**Goal of the exercise:**
Count the lines of the records that contain the word "highest" and reply with the number alone.

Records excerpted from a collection
__________
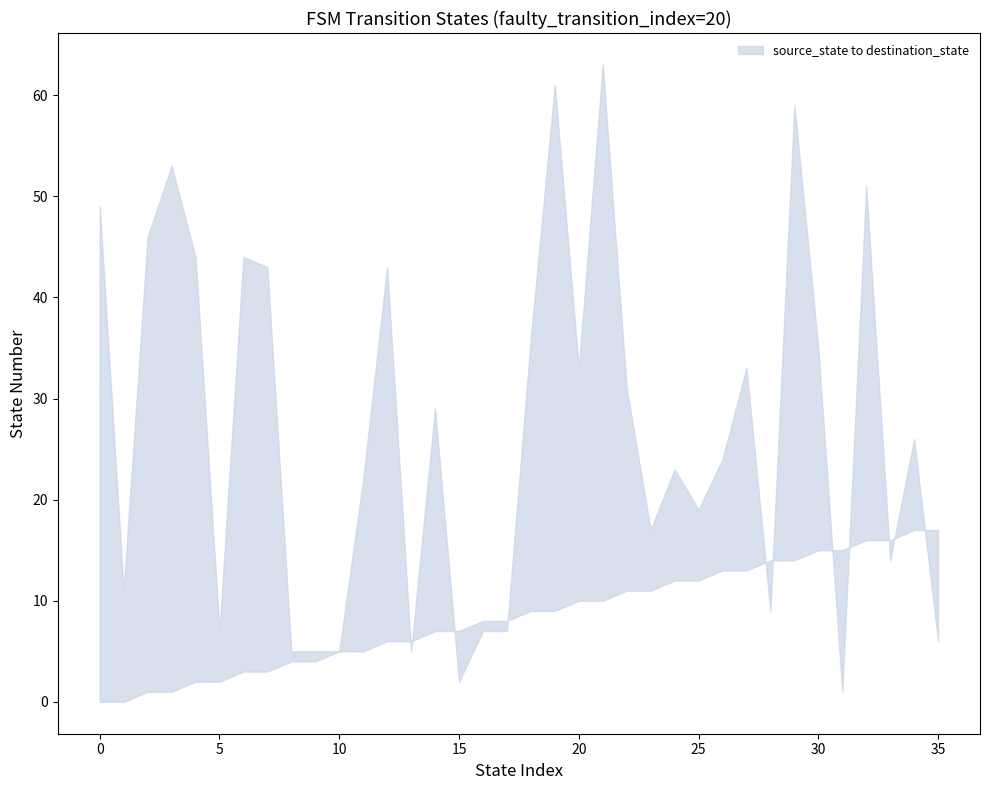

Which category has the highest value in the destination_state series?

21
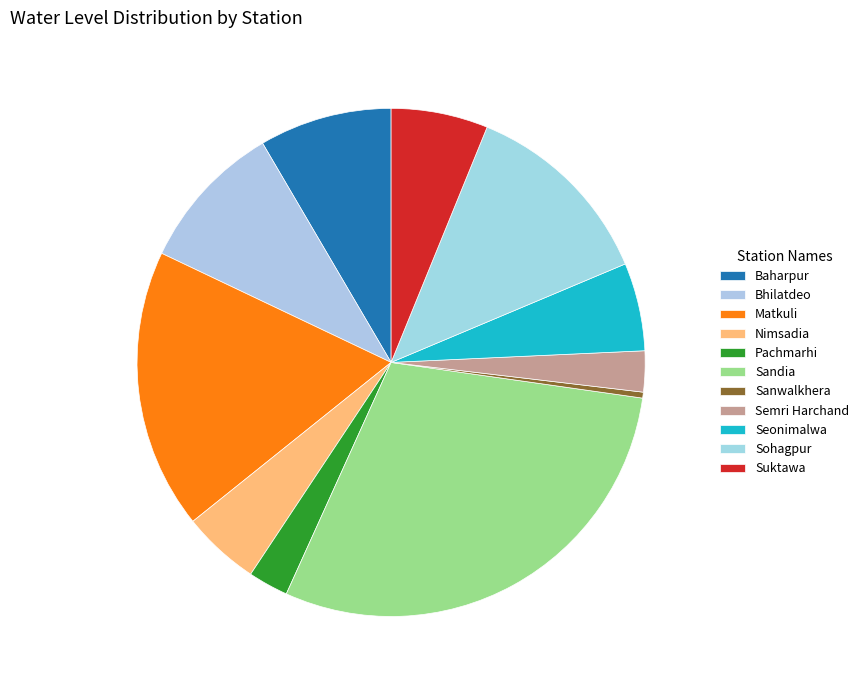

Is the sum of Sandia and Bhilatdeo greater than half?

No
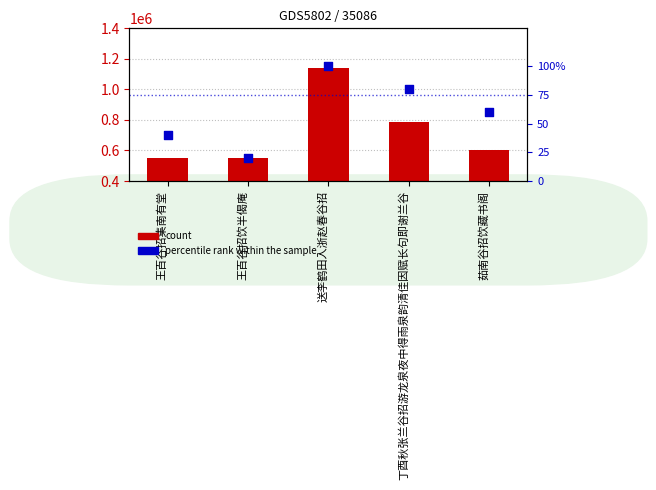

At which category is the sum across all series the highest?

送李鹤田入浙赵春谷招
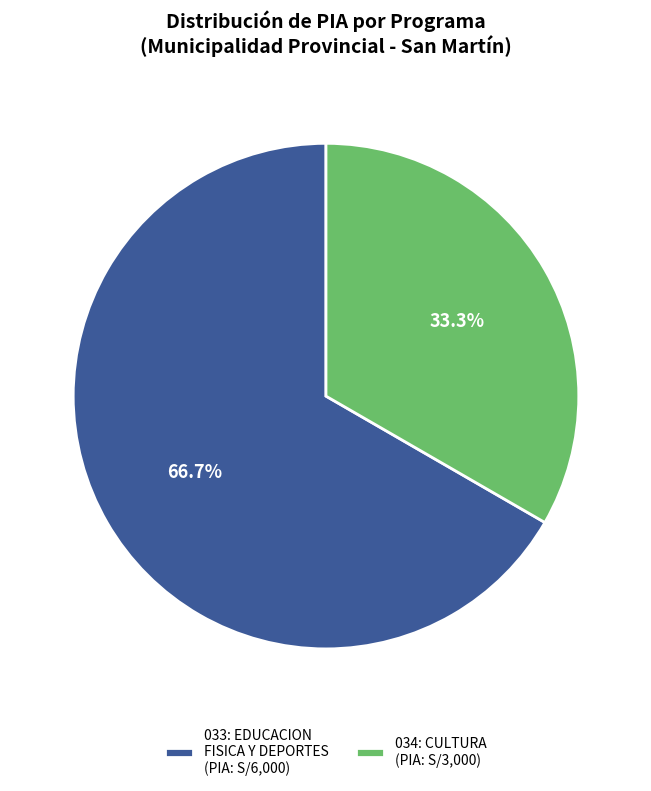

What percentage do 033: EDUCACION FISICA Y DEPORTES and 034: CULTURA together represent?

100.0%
__________
**Exercise response:**
2